**TASK DIRECTIONS:**
Pictures are not part of the copy; retype all the records below exactly.

**LISTED ENTRIES:**
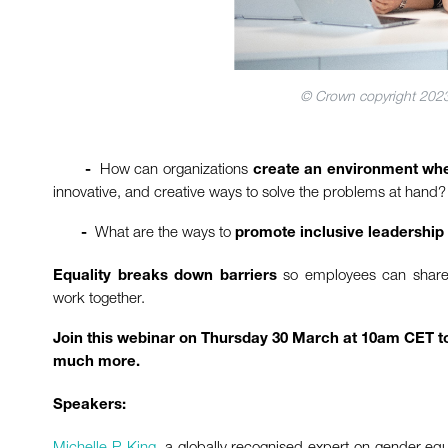
© Crown copyright 2023
How can organizations
-
create an environment whe
innovative, and creative ways to solve the problems at hand?
What are the ways to
-
promote inclusive leadership
so employees can share t
Equality breaks down barriers
work together.
Join this webinar on Thursday 30 March at 10am CET to
much more.
Speakers:
Michelle P. King
, a globally recognised expert on gender equ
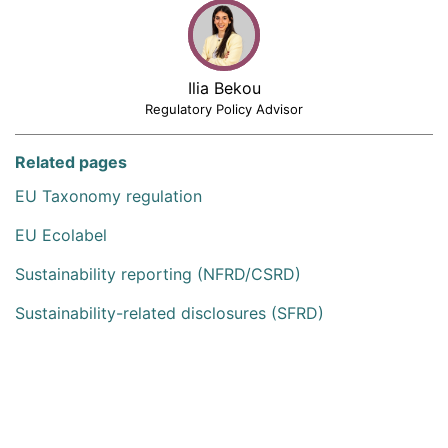
Ilia Bekou
Regulatory Policy Advisor
Related pages
EU Taxonomy regulation
EU Ecolabel
Sustainability reporting (NFRD/CSRD)
Sustainability-related disclosures (SFRD)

**TASK OUTPUT:**
© Crown copyright 2023
How can organizations
-
create an environment whe
innovative, and creative ways to solve the problems at hand?
What are the ways to
-
promote inclusive leadership
so employees can share t
Equality breaks down barriers
work together.
Join this webinar on Thursday 30 March at 10am CET to
much more.
Speakers:
Michelle P. King
, a globally recognised expert on gender equ
Ilia Bekou
Regulatory Policy Advisor
Related pages
EU Taxonomy regulation
EU Ecolabel
Sustainability reporting (NFRD/CSRD)
Sustainability-related disclosures (SFRD)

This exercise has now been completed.